Provided data »
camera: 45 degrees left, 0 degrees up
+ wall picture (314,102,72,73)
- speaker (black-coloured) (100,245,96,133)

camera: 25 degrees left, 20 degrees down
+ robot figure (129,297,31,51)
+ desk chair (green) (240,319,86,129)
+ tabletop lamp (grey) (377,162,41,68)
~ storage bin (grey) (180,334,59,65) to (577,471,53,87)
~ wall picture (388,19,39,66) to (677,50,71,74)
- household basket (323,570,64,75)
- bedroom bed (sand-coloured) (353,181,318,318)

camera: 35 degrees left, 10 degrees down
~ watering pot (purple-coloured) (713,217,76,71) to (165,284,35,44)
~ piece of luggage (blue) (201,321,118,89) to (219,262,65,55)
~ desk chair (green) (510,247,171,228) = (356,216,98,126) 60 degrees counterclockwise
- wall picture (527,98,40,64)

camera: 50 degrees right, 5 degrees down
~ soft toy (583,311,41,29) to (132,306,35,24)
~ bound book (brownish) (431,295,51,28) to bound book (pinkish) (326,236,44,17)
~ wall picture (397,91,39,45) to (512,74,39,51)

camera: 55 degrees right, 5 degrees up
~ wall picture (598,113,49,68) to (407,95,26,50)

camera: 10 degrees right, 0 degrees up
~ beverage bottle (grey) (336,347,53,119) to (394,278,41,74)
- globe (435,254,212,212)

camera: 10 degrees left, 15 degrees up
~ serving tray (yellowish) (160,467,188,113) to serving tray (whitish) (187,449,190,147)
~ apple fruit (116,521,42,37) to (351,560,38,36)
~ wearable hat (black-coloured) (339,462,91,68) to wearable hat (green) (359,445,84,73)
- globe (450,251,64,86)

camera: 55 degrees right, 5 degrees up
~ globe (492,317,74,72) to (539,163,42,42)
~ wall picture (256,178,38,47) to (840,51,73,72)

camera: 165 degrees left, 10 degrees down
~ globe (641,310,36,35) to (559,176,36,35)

Required work » Show the lines of the listing above with "picture".

Written response »
+ wall picture (314,102,72,73)
~ wall picture (388,19,39,66) to (677,50,71,74)
- wall picture (527,98,40,64)
~ wall picture (397,91,39,45) to (512,74,39,51)
~ wall picture (598,113,49,68) to (407,95,26,50)
~ wall picture (256,178,38,47) to (840,51,73,72)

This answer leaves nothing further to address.